For data backups, the system utilizes hourly encrypted snapshots of the file
system, utilizing AWS elastic block storage (EBS) devices. A full set of these
snapshot images is transferred daily to the secondary geographic location
(US-West) for localized disaster recovery. The system also makes full logical
backups of the primary the Project site database and stores them on virtualized
storage.
backup_schedule:
steps:
- Hourly snapshot backups of all operating system, application software and data. These are retained for 24 hours.
- Daily snapshot backups of all operating system, application software and data. These are retained for 30 days. Each backup is also transferred to the secondary geographic location (US-West).
- Daily full logical backups of the primary the Project site database. These are retained on filesystem for 6 days, with additional weekly backups retained for 35 days, and additional monthly backups retained for 150 days. The backup file system itself is also part of the daily snapshot backups and made available on the secondary geographic location (US-West).
additional:
text: |
In addition:
* Manual backups are triggered and verified before any system or application software release.
* Important backups (e.g. prior to major data structure changes) can be added to an extended retention list, and will be retained indefinitely or until they are identified for removal.
* Configuration of systems and services is maintained in distributed Git repositories.
Proprietary third party software is external so backups are not required. Third party software packaged that the Project calls out to include:
* StatusCake
* OpsGenie
* JIRA
restore: >- # Section 6.4
There are three basic types of software recovery that must be anticipated, namely,
data error recovery, hard disk recovery, and virus recovery. The guidelines for
these procedures are as follows:
* Data Error Recovery – Use the last hourly backup. Overwrite the data with the
contents of the backup, using the appropriate vendor software.
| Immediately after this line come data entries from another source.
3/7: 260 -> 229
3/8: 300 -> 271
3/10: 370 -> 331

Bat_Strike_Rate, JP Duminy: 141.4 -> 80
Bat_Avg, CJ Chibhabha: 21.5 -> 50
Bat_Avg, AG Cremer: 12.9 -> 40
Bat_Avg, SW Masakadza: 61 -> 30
* Hard Disk Crash – Use the last hourly backup to re-install the system and
application software.
* Virus – Once the start date of the virus has been determined, use the last weekly backup tape before that date to restore the system and application software.
In the event of serious infrastructure level incidents there are two scenarios:
* The first would be to use an alternate availability zone within the same
US-East geographic region - in this case, the active disk volumes are already
available and could just be attached to server instances in the alternate zone
- in this instance, no backup snapshot is required, and the Elastic IPs can be
instantly directed to the new servers.
* The second would be if the entire US-East region became unavailable (all
availability zones). In this case we would bring up servers in the secondary
US-West site, utilizing the most recent daily snapshots, and then update the
domain name (DNS) entries to point to the new instance IPs.
contingency_log: >- # Section 6.5
Assessments and results of any exercise or real contingency operations will be
logged in JIRA from available documentation after recovery and restoration.
Sections include lessons learned, unanticipated difficulties, staff participation,
restoration of system backups, description of any permanently lost data, and shut
down of temporary equipment used for the resumption, recovery, and restoration.